One of the hardest things for me is to outpace my demons. God has blessed me more than I have any right to ask for. I have always been built different. I joked that I am living proof that God has a sense of humor. God gave me abilities that always have a “flip” side, or as I call it “side effects.” For example by the 6th grade I was tutoring and doing my older brother’s Calculus II homework and his honor’s Chemistry. But my ability to spell SUCKS, is an example of one of the side effects.
My mind never stops, it screams along and has a high level of churn. I refer to it as a multi threaded processor. It has taken me to levels professional that I could only dream about and serviced me well in my daily life. But it comes as at a cost. I have never known peace as I call it. I CANNOT stand idle time or meditation.
When I started to drink hard liquor when I was 11 to try to quite the churn. One of the threads just churns on every decision and runs an analysis with alternatives. While another thread runs problem analysis of topics/issues and churns until I come up with a solution. But this is why I have never know peace.
I started my Masters in Astrophysics and found it impossible. Not because of the subject matter, I found it extremely easy to comprehend and the math was not a challenge. My difficulties came from not being able to slow my mind down enough to write papers, stay focused on one particular aspect. Because my mind “chases threads” to analyze impacts. I call it “Dave’s Mind in Motion Curse.” Think of it as when something is in motion it stays in motion.
I drank trying to escape what God has given me. The first time I tried to take my life was when I was 13. The gun misfired, I have tried other times by other means. The most recent was 3 months ago, which was what I jokingly call “God Messing with me.” While I was preparing to end my life, I was able to solve a technical issue a good friend of mine was having with a technology stack. So I called him and walked him though the solution.
One of the worst side effects for me has changed. It used to be writing, because it is painful for me to write. Not because of my spelling or grammar, it is trying to calm my brain enough to write. But the worse part is having my cancer come back. My mind churns and focuses on my loved ones. Trying to prevent them from any type of pain, to minimize the impact of what my death will do to them.

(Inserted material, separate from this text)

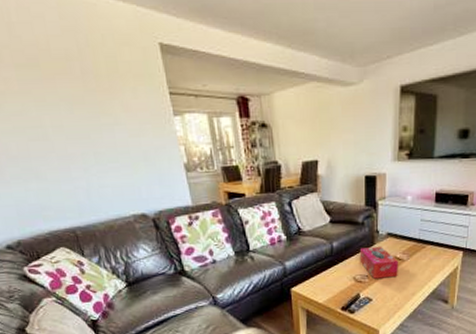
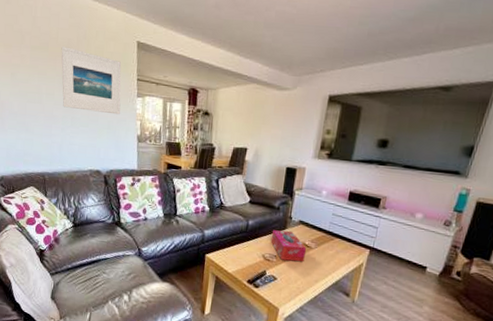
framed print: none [57,60,156,142] -> present [61,46,122,115]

I am losing the ability to control my “threads.” Which allows me to function, the treatments and the impact of cancer are breaking down my tricks to control the churn. So I am sitting here in the early AM with about an hour of sleep writing this, completing a CAD drawing, writing the supporting document for a patent application, while churning on friends I lost at the Pentagon, etc..
While thinking about this is only going to get worse for me. Not the treatment, that is going to suck, but this part. In the churn there is the solution popping up. Right now the analysis comes back, that is the cheap way out.
The churn is as loud and troubling as it ever has been.
God Bless.. I am not complaining or I only blame God or anyone. I wanted to share that God has a sense of humor and what it is like in my head.